Michigan man found with 1,400 illegal fish in his freezer

Local

Conservation Officers Joshua Wright (left) and Mark Papineau confiscated more than 1,400 illegal panfish from a Gladwin, Michigan, man. Papineau had received several tips about a man suspected of poaching larger numbers of fish from Lake Lancer, located in Gladwin County.

GLADWIN, MI (WJMN) – Multiple tips about over fishing called into the Michigan Department of Natural Resources led officers to investigate a Gladwin County man. On the morning of August 14, 2019, Conservation Officers Mark Papineau and Joshua Wright conducted a marine patrol on Lake Lancer.

During their investigation, officers found a boat and truck matching the description from their tips.

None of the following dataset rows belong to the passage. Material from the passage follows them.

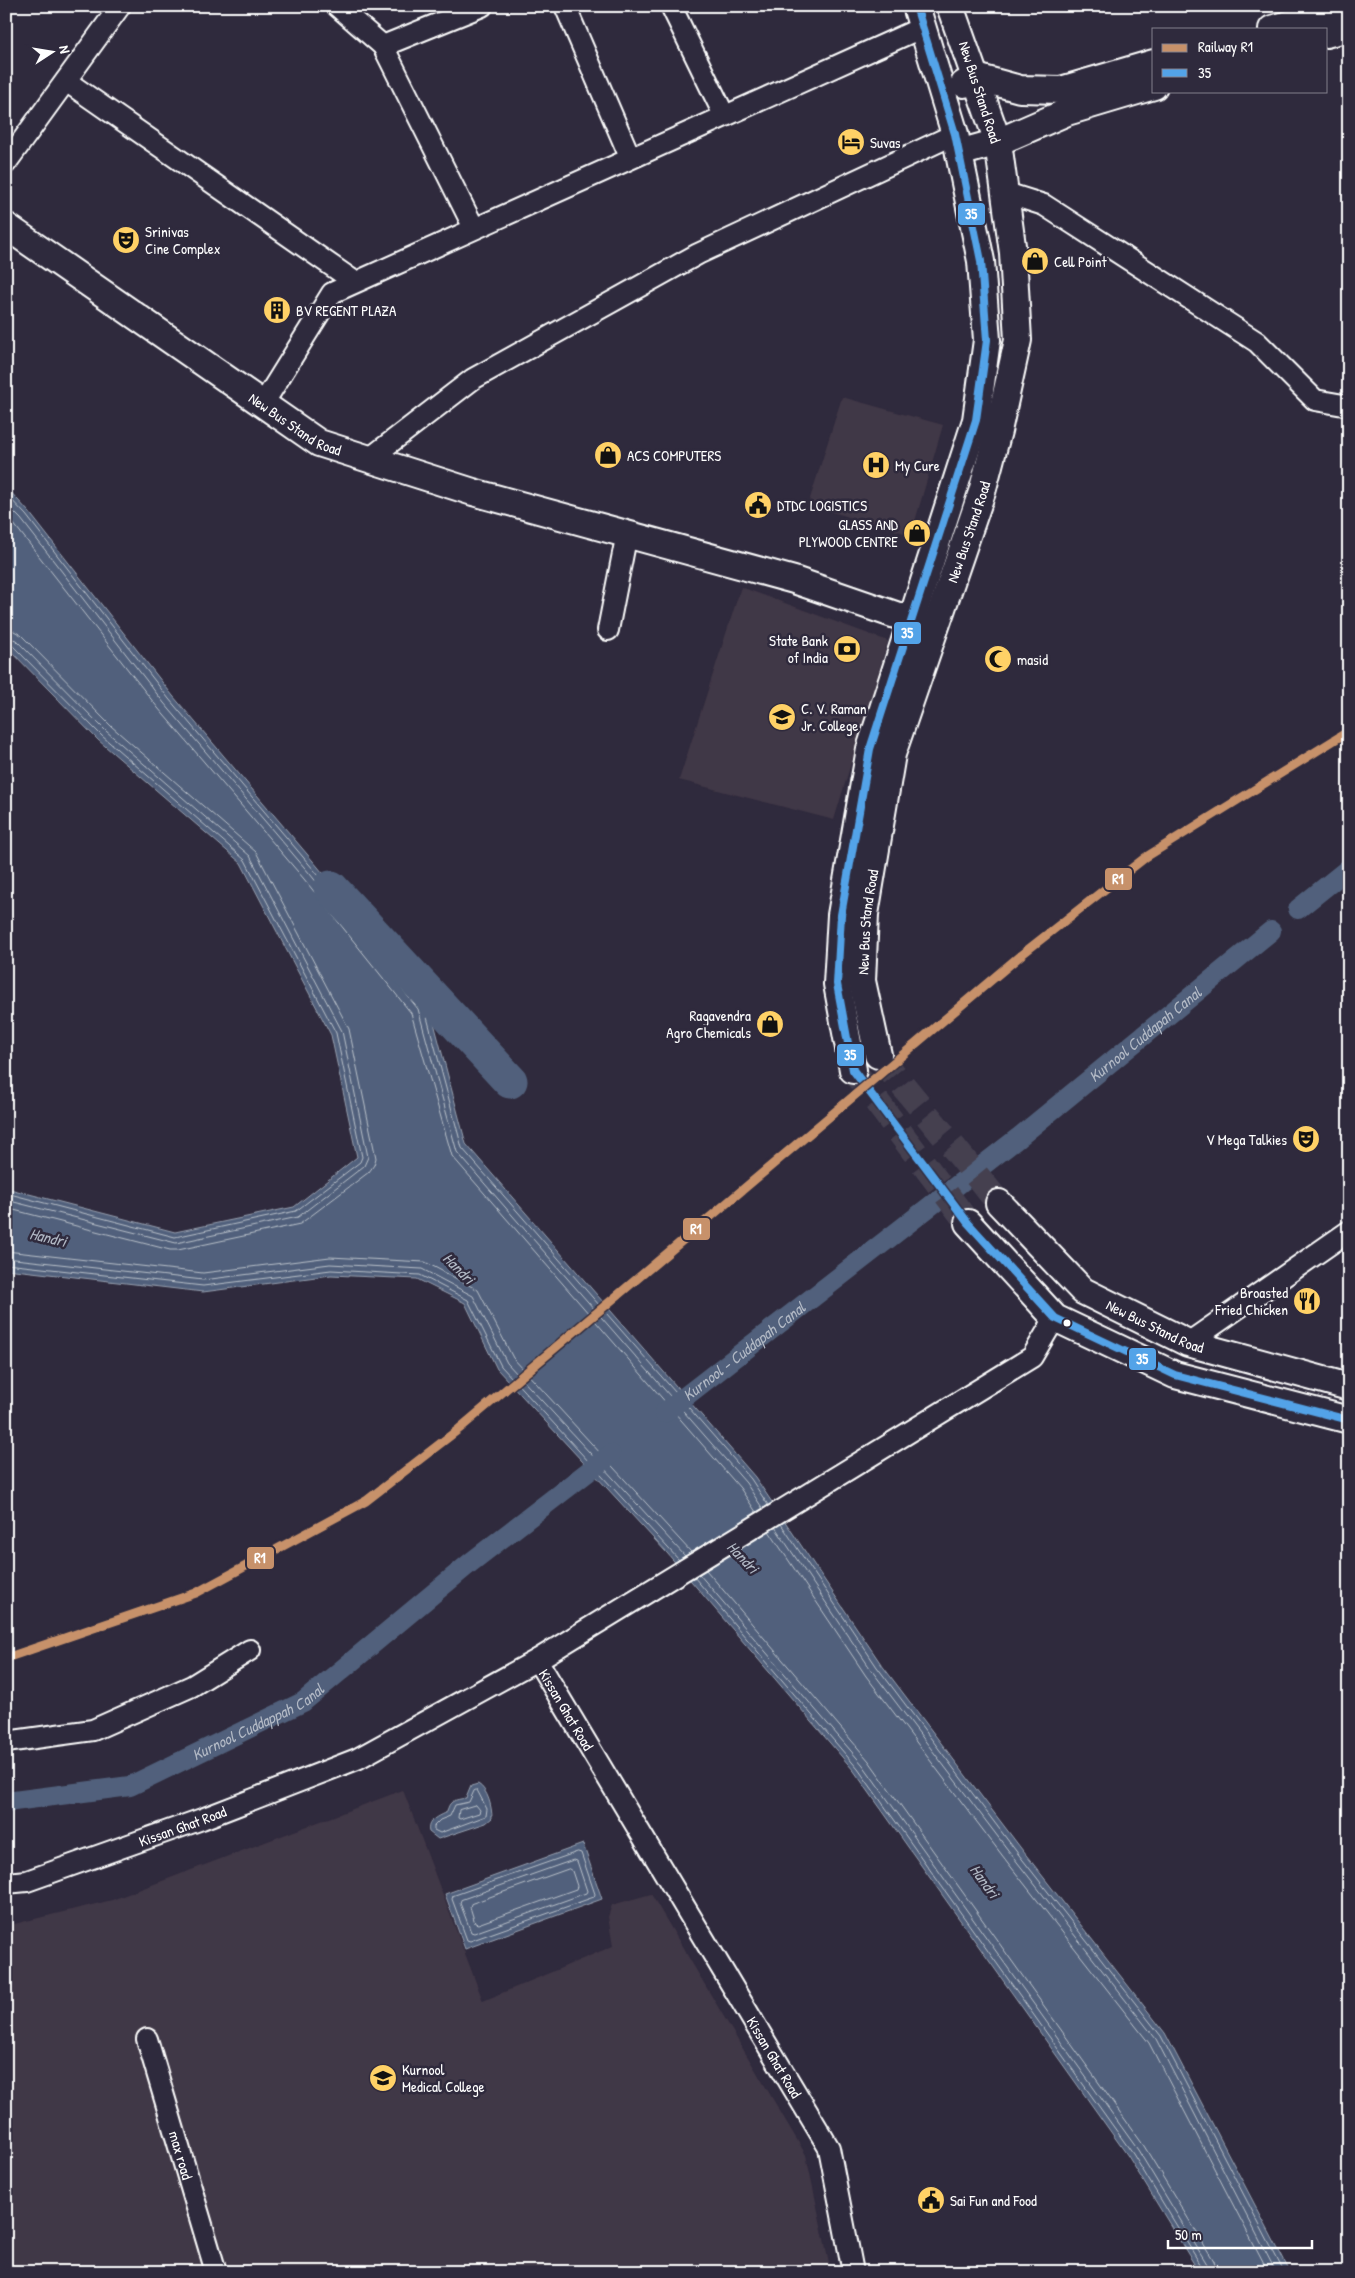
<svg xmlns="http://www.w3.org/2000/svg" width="1355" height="2278" font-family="'Patrick Hand',sans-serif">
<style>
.built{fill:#413746}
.water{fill:#51617b;stroke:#97a0b0}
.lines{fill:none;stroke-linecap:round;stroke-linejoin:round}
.shore{stroke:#b9c0ca;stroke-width:1}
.canal{stroke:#51617b;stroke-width:20}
.river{stroke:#51617b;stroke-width:35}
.major-tunnel{stroke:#443f50;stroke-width:26;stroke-dasharray:26 13;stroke-linecap:butt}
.minor-casing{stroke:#fff;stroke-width:24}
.major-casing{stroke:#fff;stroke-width:30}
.minor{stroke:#2f2a3d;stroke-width:20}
.major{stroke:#2f2a3d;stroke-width:26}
.bus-1-casing{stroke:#2f2a3d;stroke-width:11}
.bus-1{stroke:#53a3e8;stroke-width:8}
.rail-1-casing{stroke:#2f2a3d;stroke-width:12}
.rail-1{stroke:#c7916a;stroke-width:9}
.bus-dot{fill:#fff;stroke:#2f2a3d;stroke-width:2}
.labels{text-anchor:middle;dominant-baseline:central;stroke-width:5;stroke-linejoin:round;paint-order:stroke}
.street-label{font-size:15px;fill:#fff;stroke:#2f2a3d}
.poi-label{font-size:15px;fill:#fff;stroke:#2f2a3d;text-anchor:start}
.water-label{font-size:16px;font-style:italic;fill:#b1b8c4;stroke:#2f2a3d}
.line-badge{stroke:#2f2a3d;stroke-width:2}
.badge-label{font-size:14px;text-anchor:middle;font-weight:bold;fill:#fff}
</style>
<rect width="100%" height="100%" fill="#2f2a3d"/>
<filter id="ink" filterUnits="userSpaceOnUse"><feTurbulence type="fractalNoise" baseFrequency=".02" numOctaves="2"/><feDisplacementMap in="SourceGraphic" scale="10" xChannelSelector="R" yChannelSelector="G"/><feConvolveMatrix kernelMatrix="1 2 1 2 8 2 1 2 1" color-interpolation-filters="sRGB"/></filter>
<g filter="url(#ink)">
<g class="built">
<path d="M842 397 943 425 911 535 808 505Z"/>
<path d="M741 587 888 641 834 820 679 780Z"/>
<path d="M403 1790 483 2001 613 1946 608 1917 612 1905 651 1894 806 2155 831 2272H6V1926L112 1900Z"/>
</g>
<g class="water">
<path d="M6 487 29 512 173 696 318 867 429 1004 466 1144 755 1477 881 1664 1023 1851 1165 2033 1290 2272H1199L1128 2156 854 1771 667 1553 497 1369 465 1303 417 1279 331 1275 203 1292 6 1269V1188L175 1232 294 1207 357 1157 331 1035 241 863 98 740 6 646Z"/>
<path d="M478 1784C488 1790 492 1807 492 1818L486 1823 438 1839 429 1832C426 1821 438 1816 447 1812 449 1800 455 1800 466 1798L471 1786Z"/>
<path d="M583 1844 602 1899 465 1949 445 1894Z"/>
</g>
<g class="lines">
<g class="shore">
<path d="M6 494 26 515 169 699 314 870 424 1006 462 1148 751 1479 768 1505"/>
<path d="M6 504 21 519 164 703 310 874 418 1009 457 1152 746 1483 763 1509"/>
<path d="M6 514 158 708 304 879 411 1013 452 1156 740 1488 756 1512"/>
<path d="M6 629 14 631 21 635 111 726 256 852 349 1029 376 1158 374 1165 369 1172 300 1224 178 1250H170L6 1208"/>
<path d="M6 637 16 640 106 731 250 856 342 1031 368 1157 364 1166 298 1217 176 1243 6 1200"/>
<path d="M6 643 12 645 102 736 245 860 336 1033 362 1157 360 1162 296 1211 175 1237 6 1193"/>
<path d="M6 1251 203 1273 330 1257 425 1262 478 1290 513 1358 691 1552"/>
<path d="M6 1258 203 1280 330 1264 422 1269 473 1296 507 1363 685 1556"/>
<path d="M6 1264 203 1286 331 1270 420 1275 468 1300 501 1366 679 1560"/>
<path d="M781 1524 877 1667 1019 1855 1161 2036 1284 2272"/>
<path d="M775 1527 872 1671 1014 1858 1156 2039 1276 2272"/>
<path d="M769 1531 866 1676 1008 1863 1149 2043 1268 2272"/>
<path d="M706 1570 869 1761 1144 2146 1214 2261 1217 2272"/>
<path d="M699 1574 863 1765 1138 2150 1207 2264 1209 2272"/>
<path d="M694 1577 858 1769 1133 2154 1202 2267 1203 2272"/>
<path d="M477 1790 487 1809 486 1816 440 1833 434 1830V1826L440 1820 450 1816 455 1805 469 1802 474 1791Z"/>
<path d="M476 1805 480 1810 479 1813 460 1819 458 1818 459 1810Z"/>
<path d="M578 1852 581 1853 595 1894 594 1897 470 1941 467 1940 452 1899 453 1896Z"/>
<path d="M574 1860 577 1861 587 1891 586 1893 474 1933 471 1932 460 1903 461 1900Z"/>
<path d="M569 1869 572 1871 577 1886 576 1889 478 1924 475 1923 470 1907 471 1904Z"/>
</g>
<g class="canal">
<path d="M1298 909 1349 868"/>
<path id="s1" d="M664 1413 1018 1138 1271 931"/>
<path id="s2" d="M6 1802 130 1786 303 1702 470 1563 611 1454"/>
</g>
<path class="river" d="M331 888 510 1081"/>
<g class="major-tunnel">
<path d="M878 1055 999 1203"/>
<path d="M853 1070 968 1223"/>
</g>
<g class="minor-casing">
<g id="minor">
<path d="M337 6 383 46 474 228"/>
<path d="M565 6 630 157"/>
<path d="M671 6 724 115"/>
<path d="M383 46 482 6"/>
<path d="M66 81 355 282"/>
<path d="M6 163 120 6"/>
<path d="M1003 192 1044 205 1257 342 1315 400 1349 406"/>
<path d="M263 404 332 293 923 27"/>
<path d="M369 459 473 379 698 254 955 134"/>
<path d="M608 630 627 533"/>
<path d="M1188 1343 1349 1231"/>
<path d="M537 1660 1032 1357 1055 1318"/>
<path d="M6 1742 93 1730 192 1686 250 1650"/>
<path id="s3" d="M6 1883 27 1881 202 1819 357 1759 537 1660 829 2148 853 2272"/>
<path id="s4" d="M147 2039 216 2272"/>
</g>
</g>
<g class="major-casing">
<g id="major">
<path d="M1272 29 1349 6"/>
<path d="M1326 34 1349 28"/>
<path d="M964 84 976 77 1020 89 1061 90 1154 63"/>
<path d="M959 153 998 142 1067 112 1154 86"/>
<path id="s5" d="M6 226 319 443 473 492 794 580 910 620"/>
<path id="s6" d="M878 1055 862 981 865 914 892 754 982 492 998 431 1018 340 1013 253 998 142 950 6"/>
<path d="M853 1070 837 984 841 915 870 749 976 420 987 340 981 261 955 134 916 6"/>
<path id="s7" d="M999 1203 1083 1291 1188 1343 1349 1387"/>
<path d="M968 1223 1055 1318 1175 1375 1349 1420"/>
</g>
</g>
<use href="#minor" class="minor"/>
<use href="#major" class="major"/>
<g class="bus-1-casing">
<path id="bus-1" d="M916 6 955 134 981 261 987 340 976 420 870 749 841 915 837 984 853 1070 968 1223 1055 1318 1175 1375 1349 1420"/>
</g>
<use href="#bus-1" class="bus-1"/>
<g class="rail-1-casing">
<path id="rail-1" d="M6 1658 196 1593 366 1501 459 1429 1021 955 1146 857 1349 731"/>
</g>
<use href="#rail-1" class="rail-1"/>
</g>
</g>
<defs>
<g id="hotel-disc" transform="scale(1.4375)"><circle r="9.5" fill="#ffd166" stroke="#2f2a3d"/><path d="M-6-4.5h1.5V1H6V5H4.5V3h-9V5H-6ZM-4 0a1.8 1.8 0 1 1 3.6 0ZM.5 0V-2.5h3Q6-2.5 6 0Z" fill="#111"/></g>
<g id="theatre-disc" transform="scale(1.4375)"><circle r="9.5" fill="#ffd166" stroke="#2f2a3d"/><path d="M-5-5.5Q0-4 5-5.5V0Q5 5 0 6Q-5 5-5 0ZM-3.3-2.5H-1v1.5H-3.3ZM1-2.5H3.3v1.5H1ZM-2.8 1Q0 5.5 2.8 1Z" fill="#111"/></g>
<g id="shop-disc" transform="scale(1.4375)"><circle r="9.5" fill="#ffd166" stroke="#2f2a3d"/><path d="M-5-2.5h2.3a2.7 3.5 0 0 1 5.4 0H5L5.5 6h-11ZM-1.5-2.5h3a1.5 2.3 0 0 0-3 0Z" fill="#111"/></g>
<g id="building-disc" transform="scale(1.4375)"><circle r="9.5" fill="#ffd166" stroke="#2f2a3d"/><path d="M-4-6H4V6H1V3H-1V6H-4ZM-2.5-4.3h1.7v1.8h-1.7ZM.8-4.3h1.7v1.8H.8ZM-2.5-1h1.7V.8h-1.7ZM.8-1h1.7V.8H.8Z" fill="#111"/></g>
<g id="hospital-disc" transform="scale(1.4375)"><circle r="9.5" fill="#ffd166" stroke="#2f2a3d"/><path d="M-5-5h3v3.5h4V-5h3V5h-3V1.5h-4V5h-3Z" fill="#111"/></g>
<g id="civic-disc" transform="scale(1.4375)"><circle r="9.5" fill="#ffd166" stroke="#2f2a3d"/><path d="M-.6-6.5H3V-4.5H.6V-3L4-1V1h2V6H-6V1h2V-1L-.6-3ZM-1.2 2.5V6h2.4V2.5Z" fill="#111"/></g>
<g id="bank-disc" transform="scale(1.4375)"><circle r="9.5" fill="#ffd166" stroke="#2f2a3d"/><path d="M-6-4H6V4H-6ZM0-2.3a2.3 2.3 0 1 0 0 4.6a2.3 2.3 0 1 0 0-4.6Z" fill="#111"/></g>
<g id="mosque-disc" transform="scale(1.4375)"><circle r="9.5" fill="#ffd166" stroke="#2f2a3d"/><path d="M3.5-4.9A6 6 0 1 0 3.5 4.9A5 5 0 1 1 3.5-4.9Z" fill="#111"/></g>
<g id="school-disc" transform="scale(1.4375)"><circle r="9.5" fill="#ffd166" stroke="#2f2a3d"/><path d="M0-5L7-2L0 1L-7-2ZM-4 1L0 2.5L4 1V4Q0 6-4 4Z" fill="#111"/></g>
<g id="restaurant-disc" transform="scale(1.4375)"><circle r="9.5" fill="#ffd166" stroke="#2f2a3d"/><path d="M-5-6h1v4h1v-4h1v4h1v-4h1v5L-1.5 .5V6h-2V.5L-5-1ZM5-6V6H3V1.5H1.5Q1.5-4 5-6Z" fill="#111"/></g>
<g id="university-disc" transform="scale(1.4375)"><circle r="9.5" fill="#ffd166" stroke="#2f2a3d"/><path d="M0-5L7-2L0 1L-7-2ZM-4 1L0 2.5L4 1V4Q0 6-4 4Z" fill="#111"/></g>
</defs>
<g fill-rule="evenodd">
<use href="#hotel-disc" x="851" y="142"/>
<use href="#theatre-disc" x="126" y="240"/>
<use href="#shop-disc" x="1035" y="261"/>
<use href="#building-disc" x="277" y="310"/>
<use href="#shop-disc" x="608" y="455"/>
<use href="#hospital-disc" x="876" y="465"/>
<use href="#civic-disc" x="758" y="505"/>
<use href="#shop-disc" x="917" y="533"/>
<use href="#bank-disc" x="847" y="649"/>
<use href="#mosque-disc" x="998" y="659"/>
<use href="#school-disc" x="782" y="717"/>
<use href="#shop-disc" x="770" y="1024"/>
<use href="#theatre-disc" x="1306" y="1139"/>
<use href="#restaurant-disc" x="1307" y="1301"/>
<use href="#university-disc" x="383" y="2078"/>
<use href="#civic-disc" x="931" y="2200"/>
</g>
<circle class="bus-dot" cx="1067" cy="1323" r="4.5"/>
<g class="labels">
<g class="street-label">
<text transform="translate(980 92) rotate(72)">New Bus Stand Road</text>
<text stroke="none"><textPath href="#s5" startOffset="351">New Bus Stand Road</textPath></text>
<text stroke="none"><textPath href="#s6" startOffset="540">New Bus Stand Road</textPath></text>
<text stroke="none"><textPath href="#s6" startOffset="135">New Bus Stand Road</textPath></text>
<text stroke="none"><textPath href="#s7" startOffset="202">New Bus Stand Road</textPath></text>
<text stroke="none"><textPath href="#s3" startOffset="636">Kissan Ghat Road</textPath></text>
<text stroke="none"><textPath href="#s3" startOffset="186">Kissan Ghat Road</textPath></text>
<text stroke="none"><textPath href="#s3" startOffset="1041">Kissan Ghat Road</textPath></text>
<text stroke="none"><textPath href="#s4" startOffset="121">max road</textPath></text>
</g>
<g class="poi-label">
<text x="870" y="142">Suvas</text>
<text x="145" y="231">Srinivas<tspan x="145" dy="17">Cine Complex</tspan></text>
<text x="1054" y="261">Cell Point</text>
<text x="296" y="310">BV REGENT PLAZA</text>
<text x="627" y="455">ACS COMPUTERS</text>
<text x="895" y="465">My Cure</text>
<text x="777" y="505">DTDC LOGISTICS</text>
<text x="898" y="524" text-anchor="end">GLASS AND<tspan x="898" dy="17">PLYWOOD CENTRE</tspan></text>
<text x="828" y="640" text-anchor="end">State Bank<tspan x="828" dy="17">of India</tspan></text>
<text x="1017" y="659">masid</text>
<text x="801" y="708">C. V. Raman<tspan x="801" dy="17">Jr. College</tspan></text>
<text x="751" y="1015" text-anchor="end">Ragavendra<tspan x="751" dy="17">Agro Chemicals</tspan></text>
<text x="1287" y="1139" text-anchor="end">V Mega Talkies</text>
<text x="1288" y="1292" text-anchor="end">Broasted<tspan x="1288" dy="17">Fried Chicken</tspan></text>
<text x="402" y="2069">Kurnool<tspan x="402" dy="17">Medical College</tspan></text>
<text x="950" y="2200">Sai Fun and Food</text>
</g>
<g class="water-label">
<text stroke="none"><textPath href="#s1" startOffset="612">Kurnool Cuddapah Canal</textPath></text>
<text transform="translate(48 1237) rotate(13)">Handri</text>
<text transform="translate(459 1268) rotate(45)">Handri</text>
<text stroke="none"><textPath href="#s1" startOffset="101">Kurnool - Cuddapah Canal</textPath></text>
<text transform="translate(743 1557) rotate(46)">Handri</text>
<text stroke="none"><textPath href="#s2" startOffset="268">Kurnool Cuddappah Canal</textPath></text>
<text transform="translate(985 1881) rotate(54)">Handri</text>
</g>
</g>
<g class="line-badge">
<rect x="957" y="202" width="29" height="24" rx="5" fill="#53a3e8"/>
<rect x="893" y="621" width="29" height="24" rx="5" fill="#53a3e8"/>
<rect x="1104" y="867" width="29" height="24" rx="5" fill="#c7916a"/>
<rect x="836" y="1043" width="29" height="24" rx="5" fill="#53a3e8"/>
<rect x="682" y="1217" width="29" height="24" rx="5" fill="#c7916a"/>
<rect x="1128" y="1347" width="29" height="24" rx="5" fill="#53a3e8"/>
<rect x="246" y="1546" width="29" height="24" rx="5" fill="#c7916a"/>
</g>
<g class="badge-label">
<text x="971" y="219">35</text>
<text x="907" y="638">35</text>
<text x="1118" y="884">R1</text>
<text x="850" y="1060">35</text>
<text x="696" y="1234">R1</text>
<text x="1142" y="1364">35</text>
<text x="260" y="1563">R1</text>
</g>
<rect width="1355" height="2278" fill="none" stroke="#2f2a3d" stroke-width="25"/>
<rect x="12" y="12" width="1330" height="2253" fill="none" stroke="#fff" stroke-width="2" filter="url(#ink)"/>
<rect x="1152" y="28" width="175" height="65" fill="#2f2a3d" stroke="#827f8b"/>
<rect x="1162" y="44" width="25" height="8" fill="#c7916a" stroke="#827f8b"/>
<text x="1198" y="52" font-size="15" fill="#ffffff">Railway R1</text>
<rect x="1162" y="69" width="25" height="8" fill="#53a3e8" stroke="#827f8b"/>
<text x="1198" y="78" font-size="15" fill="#ffffff">35</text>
<g transform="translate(52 52) rotate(78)" stroke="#2f2a3d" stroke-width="4" paint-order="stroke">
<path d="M0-4L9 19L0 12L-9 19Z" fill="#ffffff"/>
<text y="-8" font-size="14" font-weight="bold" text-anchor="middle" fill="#ffffff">N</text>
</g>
<path d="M1168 2240v8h144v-8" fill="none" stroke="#ffffff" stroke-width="2.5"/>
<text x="1175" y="2240" font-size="15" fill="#ffffff" stroke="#2f2a3d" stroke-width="4" paint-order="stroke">50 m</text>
</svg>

They made contact with the owner who had 13 panfish in his possession. he was within the daily limit of 25. Officers checked later that morning and the boat was gone.

“I’m not over the limit.”

Later the same day, when officers Papineau and Wright returned to the same location, they noticed the man’s vehicle and boat trailer. After waiting an hour, the man returned to the dock. Officers say when the man spotted them, he immediately yelled, “I’m not over the limit.” Officers found he had 24 panfish with him. He admitted this was in addition to the 13 he had caught earlier in the day, which was over the daily limit.

Officers then followed the man back to his home to collect the illegally caught fish. The man consented to letting them search his chest freezers in their garage. They found the 13 fish from earlier in the day, plus an additional six he had not reported. Officers then discovered 70 bags full of filleted panfish, totaling more than 1,400.

The fish were confiscated and the man was issued a ticket. Once the fish are no longer needed as evidence, they will be donated to a food bank or church.

Following up on a comment about this story on Facebook, we asked the DNR why all of the fish were confiscated. Brandon Kieft, District Law Officer with the Michigan DNR responded to help explain the law.

Kieft said, “The best way to describe it is that a person can only have their daily possession limit plus 2 additional days possession limit.  Those additional 2 days limit must be processed in a certain manner by law.  In this gentleman’s case, the panfish daily limit is 25.  Therefore, he could only have a total of 75 fish in his possession.”

Below is the section of law Kieft is referring to.

324.48721 Possession limits of fish.

Sec. 48721. (1) The commission shall issue an order under part 411 establishing possession limits of fish consistent with this section. An individual shall not possess more than the daily possession limit or aggregate daily possession limit, as applicable, of fish at the place where the fish were taken or in route from that place to either of the following:

(a) His or her automobile or other principal means of land transportation.

(b) His or her residence or temporary place of lodging.

(2) In addition to 1 day’s possession limit of fish, an individual may possess an additional 2 days’ possession limit of fish that are processed by any of the following methods:

(a) Canning in a sealed container.

(b) Curing by smoking or drying.

(c) Freezing in a solid state.

(3) An individual’s processed fish aboard a vessel, on the water or at dockside, are considered to be in the individual’s possession for the purposes of subsection (2).

(4) An individual shall not possess a fish illegally taken.